Although the records contain pictures, none belong in the copy: restate word for word only the lines from the one with "is a unique historical site" through the one with "quality meal at home in minutes.", both included.

Records from a data source
══════════════════════════════

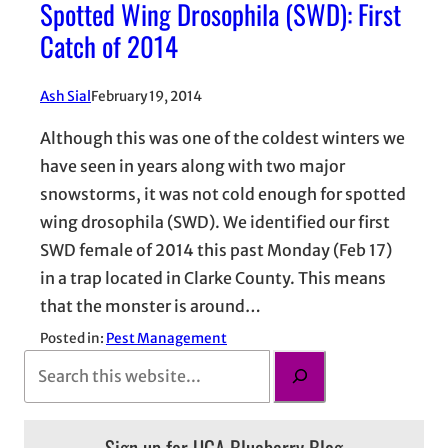
Spotted Wing Drosophila (SWD): First
Catch of 2014
Ash Sial
February 19, 2014
Although this was one of the coldest winters we
have seen in years along with two major
snowstorms, it was not cold enough for spotted
wing drosophila (SWD). We identified our first
SWD female of 2014 this past Monday (Feb 17)
in a trap located in Clarke County. This means
that the monster is around…
Posted in:
Pest Management
S
e
a
Sign up for UGA Blueberry Blog
r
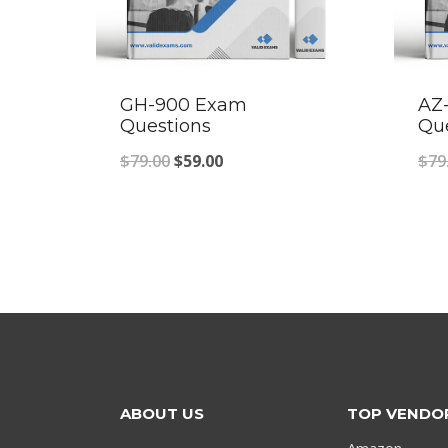
GH-900 Exam
AZ
Questions
Qu
Original
Current
$
79.00
$
59.00
$
79
price
price
was:
is:
$79.00.
$59.00.
ABOUT US
TOP VENDO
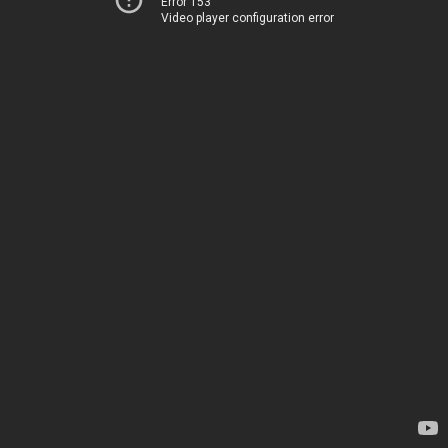
Error 153
Video player configuration error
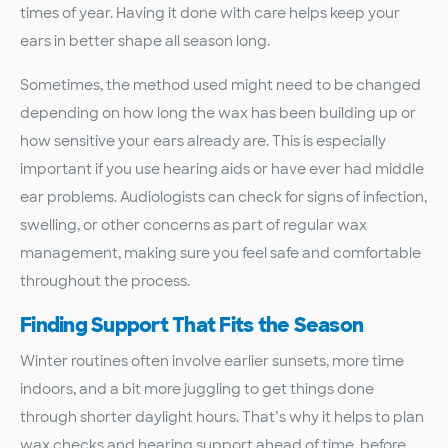
times of year. Having it done with care helps keep your
ears in better shape all season long.
Sometimes, the method used might need to be changed
depending on how long the wax has been building up or
how sensitive your ears already are. This is especially
important if you use hearing aids or have ever had middle
ear problems. Audiologists can check for signs of infection,
swelling, or other concerns as part of regular wax
management, making sure you feel safe and comfortable
throughout the process.
Finding Support That Fits the Season
Winter routines often involve earlier sunsets, more time
indoors, and a bit more juggling to get things done
through shorter daylight hours. That’s why it helps to plan
wax checks and hearing support ahead of time, before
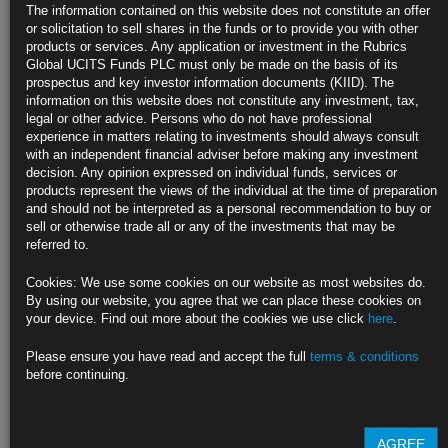
regulations, alongside a general shortage of fixed income supply, has
The information contained on this website does not constitute an offer
lowered overall levels of liquidity within fixed income markets.
or solicitation to sell shares in the funds or to provide you with other
products or services. Any application or investment in the Rubrics
With developed market interest rates and credit spreads at multi-year
Global UCITS Funds PLC must only be made on the basis of its
lows, passive fixed income portfolios are becoming increasingly
prospectus and key investor information documents (KIID). The
exposed to interest rate risk. Yet the compensation investors receive for
information on this website does not constitute any investment, tax,
this risk, through coupon payments, has never been lower.
legal or other advice. Persons who do not have professional
experience in matters relating to investments should always consult
with an independent financial adviser before making any investment
At Rubrics Asset Management we believe that the solution lies in
decision. Any opinion expressed on individual funds, services or
actively managed strategies that are:
products represent the views of the individual at the time of preparation
Biased towards the most
liquid markets and issuers
globally
and should not be interpreted as a personal recommendation to buy or
Diversified
across a wide spectrum of fixed income assets
sell or otherwise trade all or any of the investments that may be
Exposed to multiple fixed income strategies to capture a
variety
referred to.
of risk profiles
and return generators
Designed to provide a
consistent risk budget
with varying risk
Cookies: We use some cookies on our website as most websites do.
exposures across the cycle
By using our website, you agree that we can place these cookies on
your device. Find out more about the cookies we use click
here
.
Find out more about our funds:
Please ensure you have read and accept the full
terms & conditions
Rubrics Emerging Markets Fixed Income UCITS Fund
before continuing.
Rubrics Enhanced Yield UCITS Fund
AGREE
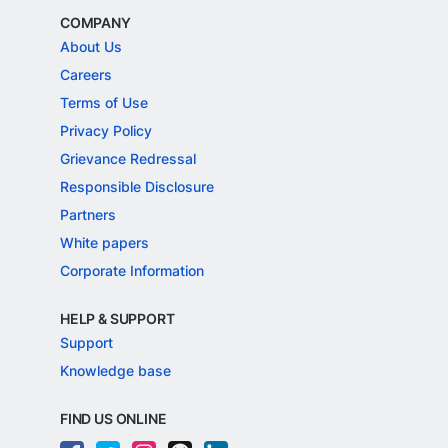
COMPANY
About Us
Careers
Terms of Use
Privacy Policy
Grievance Redressal
Responsible Disclosure
Partners
White papers
Corporate Information
HELP & SUPPORT
Support
Knowledge base
FIND US ONLINE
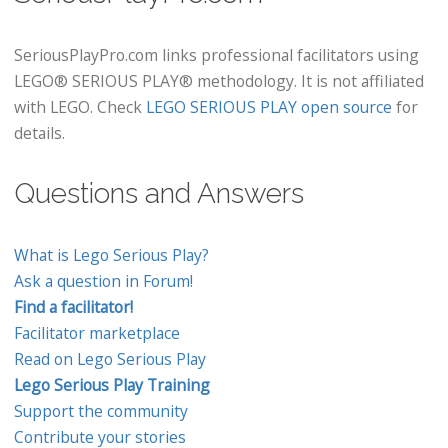
SeriousPlayPro.com links professional facilitators using
LEGO® SERIOUS PLAY® methodology. It is not affiliated
with LEGO. Check
LEGO SERIOUS PLAY open source
for
details.
Questions and Answers
What is Lego Serious Play?
Ask a question in Forum!
Find a facilitator!
Facilitator marketplace
Read on Lego Serious Play
Lego Serious Play Training
Support the community
Contribute your stories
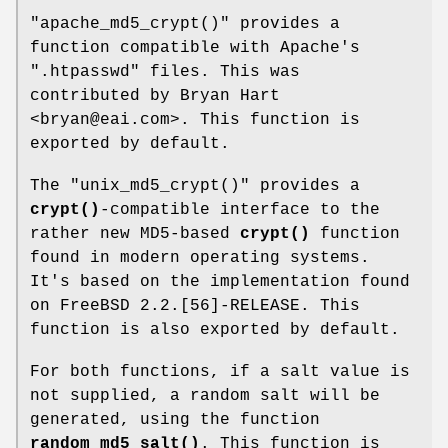
"apache_md5_crypt()"
provides a
function compatible with Apache's
".htpasswd"
files. This was
contributed by Bryan Hart
<bryan@eai.com>. This function is
exported by default.
The
"unix_md5_crypt()"
provides a
crypt()
-compatible interface to the
rather new MD5-based
crypt()
function
found in modern operating systems.
It's based on the implementation found
on FreeBSD 2.2.[56]-RELEASE. This
function is also exported by default.
For both functions, if a salt value is
not supplied, a random salt will be
generated, using the function
random_md5_salt()
. This function is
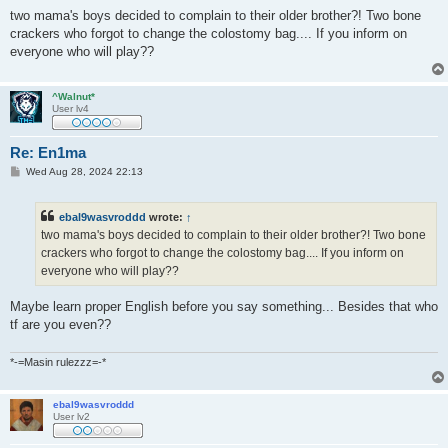
o
s
two mama's boys decided to complain to their older brother?! Two bone
t
crackers who forgot to change the colostomy bag.... If you inform on
everyone who will play??
^Walnut*
User lv4
Re: En1ma
P
Wed Aug 28, 2024 22:13
o
s
t
ebal9wasvroddd
wrote:
↑
two mama's boys decided to complain to their older brother?! Two bone
crackers who forgot to change the colostomy bag.... If you inform on
everyone who will play??
Maybe learn proper English before you say something... Besides that who
tf are you even??
*-=Masin rulezzz=-*
ebal9wasvroddd
User lv2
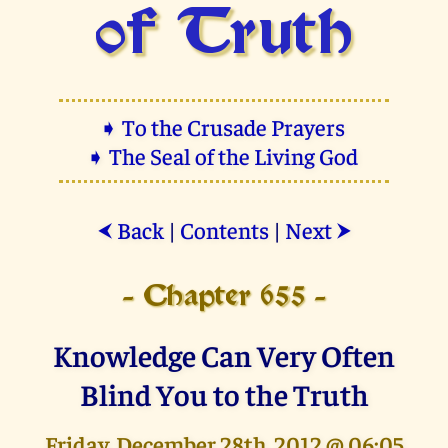
of Truth
➧ To the Crusade Prayers
➧ The Seal of the Living God
Back
|
Contents
|
Next
⮜
⮞
- Chapter 655 -
Knowledge Can Very Often
Blind You to the Truth
Friday, December 28th, 2012 @ 06:05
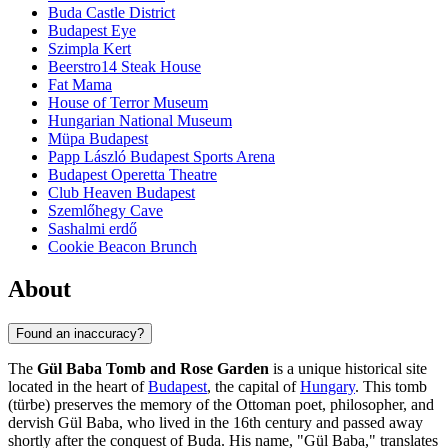
Buda Castle District
Budapest Eye
Szimpla Kert
Beerstro14 Steak House
Fat Mama
House of Terror Museum
Hungarian National Museum
Müpa Budapest
Papp László Budapest Sports Arena
Budapest Operetta Theatre
Club Heaven Budapest
Szemlőhegy Cave
Sashalmi erdő
Cookie Beacon Brunch
About
Found an inaccuracy?
The
Gül Baba Tomb and Rose Garden
is a unique historical site
located in the heart of
Budapest
, the capital of
Hungary
. This tomb
(türbe) preserves the memory of the Ottoman poet, philosopher, and
dervish Gül Baba, who lived in the 16th century and passed away
shortly after the conquest of Buda. His name, "Gül Baba," translates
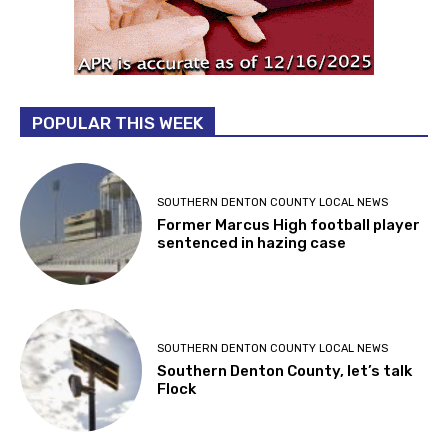
POPULAR THIS WEEK
SOUTHERN DENTON COUNTY LOCAL NEWS
Former Marcus High football player
sentenced in hazing case
SOUTHERN DENTON COUNTY LOCAL NEWS
Southern Denton County, let’s talk
Flock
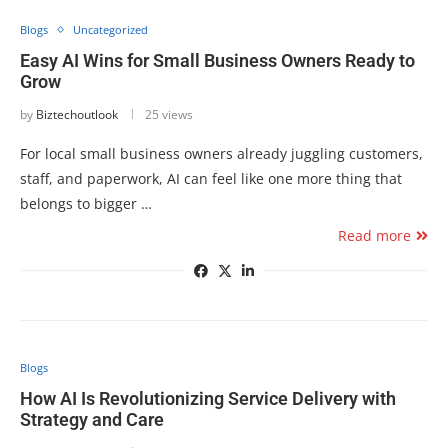
Blogs
Uncategorized
Easy AI Wins for Small Business Owners Ready to
Grow
by
Biztechoutlook
25 views
For local small business owners already juggling customers,
staff, and paperwork, AI can feel like one more thing that
belongs to bigger …
Read more
Blogs
How AI Is Revolutionizing Service Delivery with
Strategy and Care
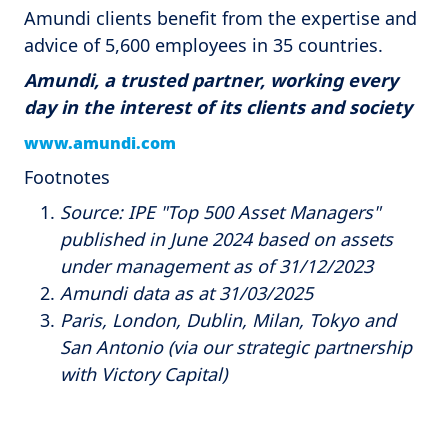
Amundi clients benefit from the expertise and
advice of 5,600 employees in 35 countries.
Amundi, a trusted partner, working every
day in the interest of its clients and society
www.amundi.com
Footnotes
Source: IPE "Top 500 Asset Managers"
published in June 2024 based on assets
under management as of 31/12/2023
Amundi data as at 31/03/2025
Paris, London, Dublin, Milan, Tokyo and
San Antonio (via our strategic partnership
with Victory Capital)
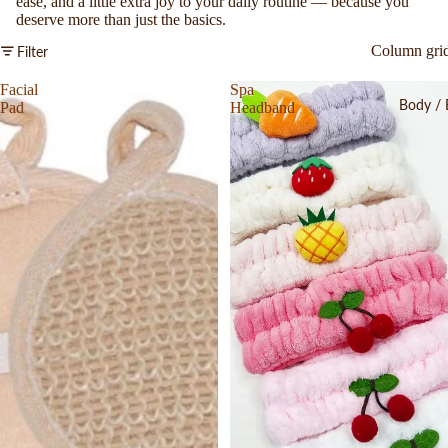
ease, and a little extra joy to your daily routine — because you
deserve more than just the basics.
Column gri
Filter
Facial
Spa
Body / 
Pad
Headband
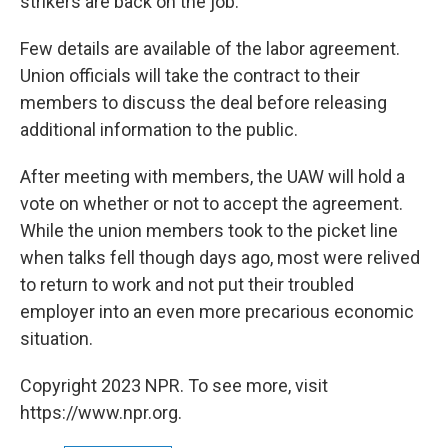
strikers are back on the job.
Few details are available of the labor agreement.
Union officials will take the contract to their
members to discuss the deal before releasing
additional information to the public.
After meeting with members, the UAW will hold a
vote on whether or not to accept the agreement.
While the union members took to the picket line
when talks fell though days ago, most were relived
to return to work and not put their troubled
employer into an even more precarious economic
situation.
Copyright 2023 NPR. To see more, visit
https://www.npr.org.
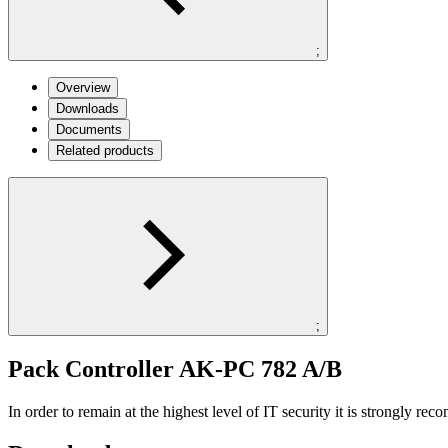
;
Overview
Downloads
Documents
Related products
;
Pack Controller AK-PC 782 A/B
In order to remain at the highest level of IT security it is strongly r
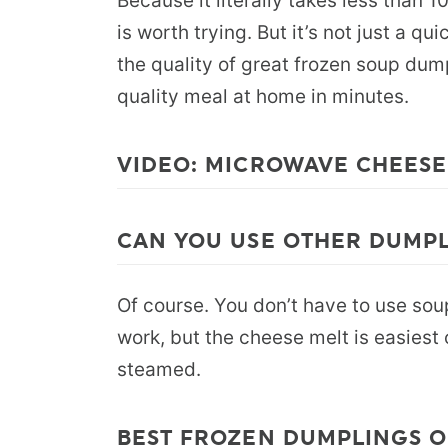
Because it literally takes less than 1
is worth trying. But it’s not just a qu
the quality of great frozen soup dump
quality meal at home in minutes.
VIDEO: MICROWAVE CHEES
CAN YOU USE OTHER DUMP
Of course. You don’t have to use sou
work, but the cheese melt is easies
steamed.
BEST FROZEN DUMPLINGS 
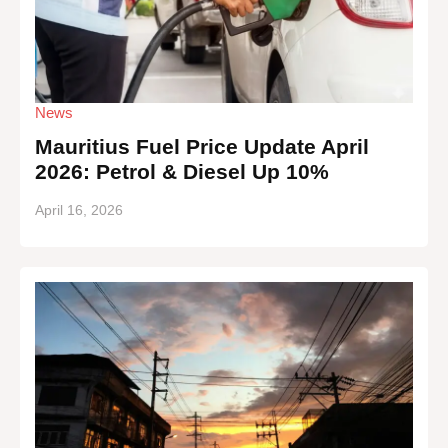
News
Mauritius Fuel Price Update April
2026: Petrol & Diesel Up 10%
April 16, 2026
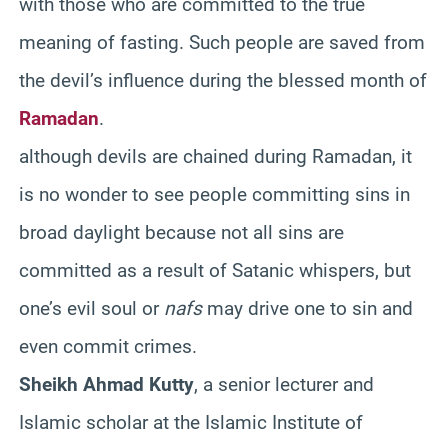
with those who are committed to the true
meaning of fasting. Such people are saved from
the devil’s influence during the blessed month of
Ramadan
.
although devils are chained during Ramadan, it
is no wonder to see people committing sins in
broad daylight because not all sins are
committed as a result of Satanic whispers, but
one’s evil soul or
nafs
may drive one to sin and
even commit crimes.
Sheikh Ahmad Kutty
, a senior lecturer and
Islamic scholar at the Islamic Institute of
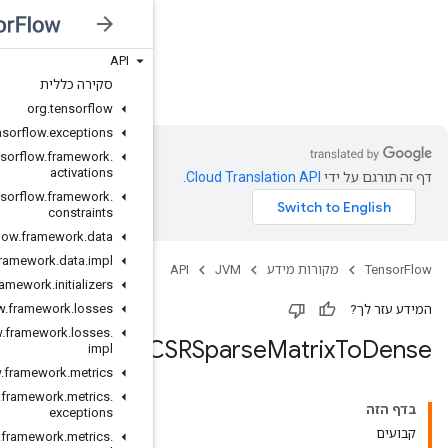
API
JVM
סקירה כללית
org
.
tensorflow
org
.
tensorflow
.
exceptions
org
.
tensorflow
.
framework
.
activations
org
.
tensorflow
.
framework
.
constraints
org
.
tensorflow
.
framework
.
data
org
.
tensorflow
.
framework
.
data
.
impl
org
.
tensorflow
.
framework
.
initializers
org
.
tensorflow
.
framework
.
losses
org
.
tensorflow
.
framework
.
losses
.
impl
org
.
tensorflow
.
framework
.
metrics
org
.
tensorflow
.
framework
.
metrics
.
exceptions
org
.
tensorflow
.
framework
.
metrics
.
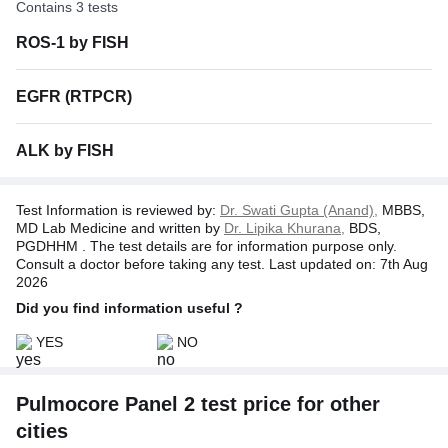
Contains 3 tests
Disclaimer:
In no event shall the liability of TATA 1MG
exceed the amount of actual cost of test charges incurred by
ROS-1 by FISH
the customer as stated on the invoice issued by Tata 1mg.
EGFR (RTPCR)
ALK by FISH
Test Information is reviewed by:
Dr. Swati Gupta (Anand),
MBBS,
MD Lab Medicine and written by
Dr. Lipika Khurana,
BDS,
PGDHHM . The test details are for information purpose only.
Consult a doctor before taking any test. Last updated on: 7th Aug
2026
Did you find information useful ?
YES
NO
Pulmocore Panel 2 test price for other
cities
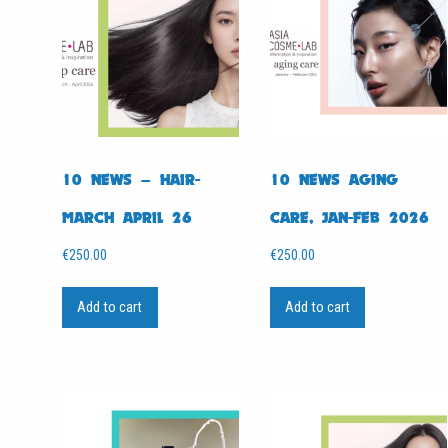
10 NEWS – HAIR-
10 NEWS AGING
MARCH APRIL 26
CARE, JAN-FEB 2026
€
250.00
€
250.00
Add to cart
Add to cart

══════════════════════════════

## SOLUTION TO THE PROBLEM
is a unique historical site
located in the heart of
Budapest
, the capital of
Hungary
. This tomb
(türbe) preserves the memory of the Ottoman poet, philosopher, and
dervish Gül Baba, who lived in the 16th century and passed away
shortly after the conquest of Buda. His name, "Gül Baba," translates
POPULAR THIS WEEK
SOUTHERN DENTON COUNTY LOCAL NEWS
Former Marcus High football player
sentenced in hazing case
SOUTHERN DENTON COUNTY LOCAL NEWS
Southern Denton County, let’s talk
Flock
Blogs
Uncategorized
Easy AI Wins for Small Business Owners Ready to
Grow
by
Biztechoutlook
25 views
For local small business owners already juggling customers,
staff, and paperwork, AI can feel like one more thing that
belongs to bigger …
Read more
Blogs
How AI Is Revolutionizing Service Delivery with
Strategy and Care
Amundi clients benefit from the expertise and
advice of 5,600 employees in 35 countries.
Amundi, a trusted partner, working every
day in the interest of its clients and society
www.amundi.com
Footnotes
Source: IPE "Top 500 Asset Managers"
published in June 2024 based on assets
under management as of 31/12/2023
Amundi data as at 31/03/2025
Paris, London, Dublin, Milan, Tokyo and
San Antonio (via our strategic partnership
with Victory Capital)
ease, and a little extra joy to your daily routine — because you
deserve more than just the basics.
Column gri
Filter
Facial
Spa
Body / 
Pad
Headband
strikers are back on the job.
Few details are available of the labor agreement.
Union officials will take the contract to their
members to discuss the deal before releasing
additional information to the public.
After meeting with members, the UAW will hold a
vote on whether or not to accept the agreement.
While the union members took to the picket line
when talks fell though days ago, most were relived
to return to work and not put their troubled
employer into an even more precarious economic
situation.
Copyright 2023 NPR. To see more, visit
https://www.npr.org.
;
Overview
Downloads
Documents
Related products
;
Pack Controller AK-PC 782 A/B
In order to remain at the highest level of IT security it is strongly r
Because it literally takes less than 1
is worth trying. But it’s not just a qu
the quality of great frozen soup dump
quality meal at home in minutes.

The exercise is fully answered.